2. In a mortar and pestle or spice grinder, combine the fennel seeds, coriander, red pepper flakes, chili powder, and cinnamon. Mash or buzz until you have a spice powder. Put the spice powder in a small bowl and mix in the salt and pepper.
3. Put the pork, fat side up, in a roasting pan. Using a sharp knife, make small slits all over the surface of the meat. Rub the spice mixture all over the pork, inside and out, being sure to get in the incisions. Lift up the top flap and spoon the fennel and onion mixture inside the pork.
4. Preheat the oven to 300 degrees Fahrenheit. Pour in just enough water to film the bottom of the roasting pan. Cover the pan tightly with aluminum foil. Slow-roast the pork for 2 hours. Increase the oven temperature to 425 degrees Fahrenheit and roast for another hour, until the meat is falling apart. Carefully transfer the pork to a serving platter, tent with foil, and allow to rest for 10 minutes. Serve the pork with some pickled onions on top.

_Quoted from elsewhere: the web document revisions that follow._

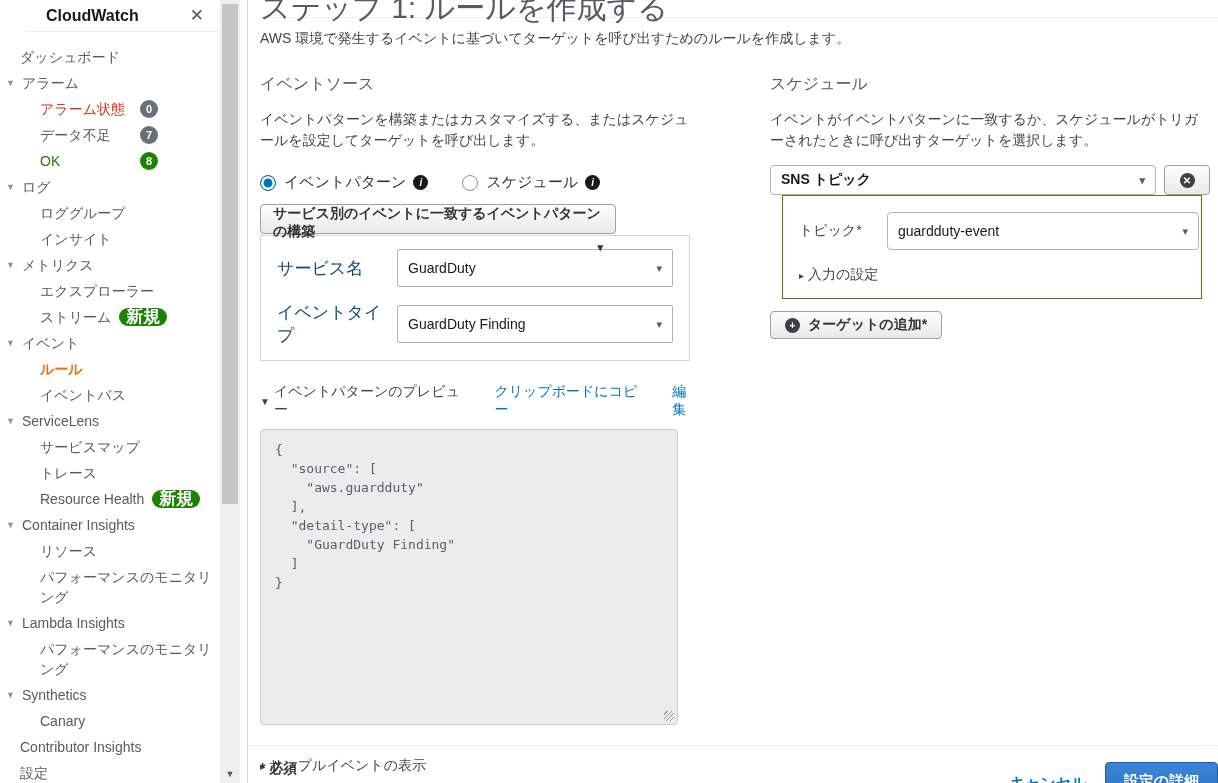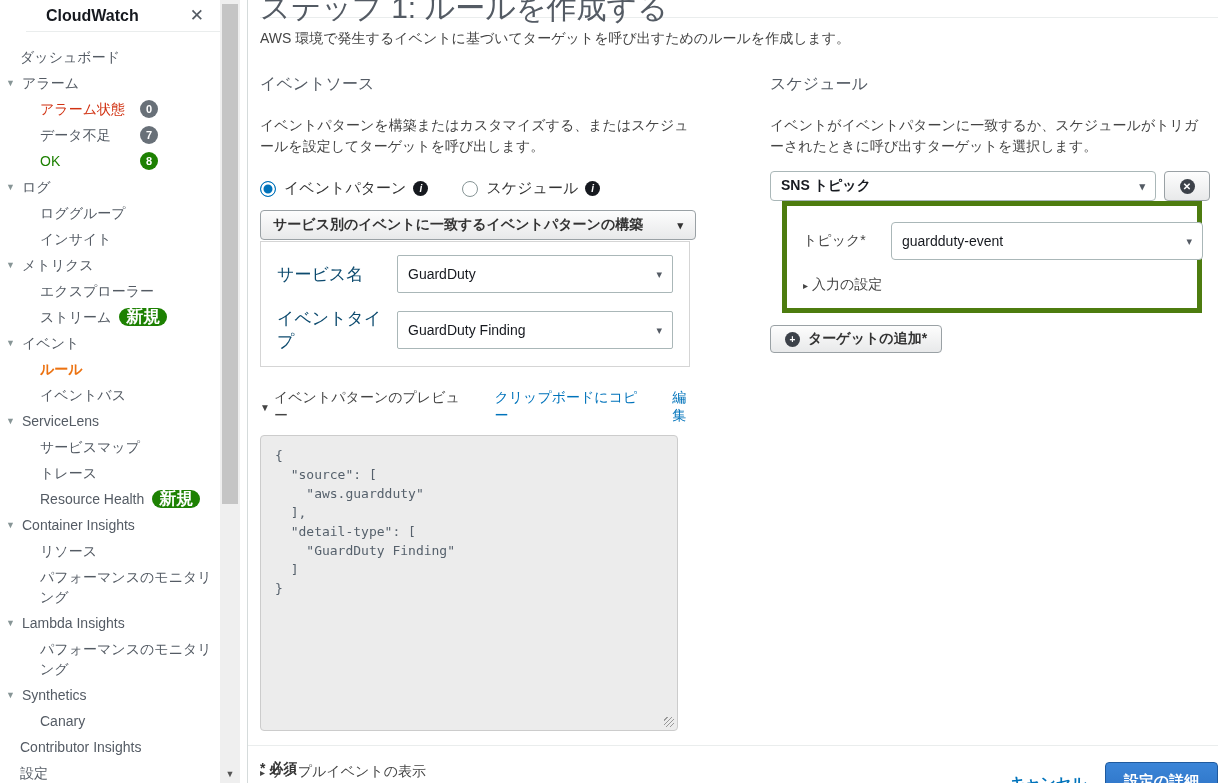--- a/index.html
+++ b/index.html
@@ -42,36 +42,36 @@
 
   
   .main { flex:1; position:relative; padding:0 0 0 12px; }
   .main-header { border-bottom:1px solid #eaeded; height:30px; }
   .page-title { font-size:30px; font-weight:400; color:#545b64; margin-top:-12px; white-space:nowrap; }
   .subtitle { margin-top:12px; font-size:14px; color:#444; }
   .columns { display:flex; margin-top:26px; }
   .col-left { width:440px; flex:0 0 440px; }
   .col-right { margin-left:70px; width:440px; }
   h2.section { font-size:16px; font-weight:400; color:#545b64; }
-  .section-desc { margin-top:20px; font-size:14px; color:#444; line-height:21px; }
+  .section-desc { margin-top:14px; font-size:14px; color:#444; line-height:21px; }
 
   
   .radio-row { display:flex; align-items:center; margin-top:22px; font-size:15px; color:#333; }
   .radio { width:16px; height:16px; border-radius:50%; border:1px solid #879596; background:#fff;
     margin-right:8px; flex:0 0 16px; }
   .radio.checked { border-color:#0073bb; background:#0073bb; box-shadow:inset 0 0 0 2.5px #fff; }
   .info-icon { width:15px; height:15px; border-radius:50%; background:#16191f; color:#fff;
     font-size:10px; font-weight:bold; font-style:italic; text-align:center; line-height:15px;
     margin-left:7px; cursor:pointer; }
   .radio-gap { width:34px; }
 
   
   .btn { background:linear-gradient(#fdfdfd,#e8e9ea); border:1px solid #9aa1a5; border-radius:4px;
     color:#333; font-weight:bold; font-size:14px; cursor:pointer; display:flex; align-items:center; }
-  .pattern-builder { width:436px; height:30px; padding:0 12px; margin-top:12px; position:relative; z-index:2; }
+  .pattern-builder { width:356px; height:30px; padding:0 12px; margin-top:12px; position:relative; z-index:2;flex-direction:column; }
   .pattern-builder .caret { margin-left:auto; }
   .caret { font-size:11px; color:#333; }
 
   
   .service-box { width:430px; border:1px solid #d5d5d5; margin-top:1px; padding:13px 16px; }
   .form-row { display:flex; align-items:center; }
   .form-row + .form-row { margin-top:14px; }
   .form-label { width:120px; font-size:17px; color:#0c4a6e; flex:0 0 120px; }
   .select { height:38px; background:#fff; border:1px solid #aab7b8; border-radius:2px;
     display:flex; align-items:center; padding:0 10px; font-size:14px; color:#16191f;
@@ -92,21 +92,21 @@
     background:repeating-linear-gradient(135deg, transparent 0 2px, #999 2px 3px); cursor:se-resize; }
   .toggle-row { display:flex; align-items:center; margin-top:32px; font-size:14px; color:#444; cursor:pointer; }
 
   
   .target-type-row { display:flex; align-items:center; margin-top:14px; position:relative; z-index:2; }
   .target-select { width:386px; flex:0 0 386px; border-radius:4px; height:30px; font-weight:bold;
     color:#16191f; }
   .delete-btn { width:46px; height:30px; margin-left:8px; justify-content:center; }
   .circle-icon { width:15px; height:15px; border-radius:50%; background:#3c4149; color:#fff;
     font-size:10px; font-weight:bold; text-align:center; line-height:15px; }
-  .target-card { width:420px; border:5px solid #4d7c0f; margin-left:12px; margin-top:0px;
+  .target-card { width:420px; border:1px solid #4d7c0f; margin-left:12px; margin-top:0px;
     padding:16px 16px 14px; }
   .topic-label { width:88px; flex:0 0 88px; font-size:14px; color:#444; }
   .topic-select { width:312px; flex:0 0 312px; border-radius:4px; }
   .input-toggle { margin-top:16px; }
   .add-target { margin-top:12px; height:28px; padding:0 14px; display:inline-flex; }
   .add-target .circle-icon { margin-right:8px; }
 
   
   .footer { position:absolute; left:0; right:0; bottom:0; height:38px; border-top:1px solid #eaeded;
     display:flex; align-items:flex-start; }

2 small red onions, sliced into 1/4-inch rounds and separated into individual rings
2 cups unseasoned rice vinegar
1/2 cup sugar
2 bay leaves
1 teaspoon mustard seeds
1. Combine the vinegar, 1 cup of water, the sugar, bay leaves and mustard seeds in a medium nonreactive pot. Slowly bring to a simmer over medium-low heat, stirring occasionally to dissolve the sugar.
2. Put the onions in a heat-proof nonreactive container, pour the hot liquid on top and toss to coat evenly; the onions should be completely submerged in the liquid. Cover and cool to room temperature. Chill before serving. They can keep for months stored covered in the refrigerator. Be sure to keep them completely submerged in the liquid.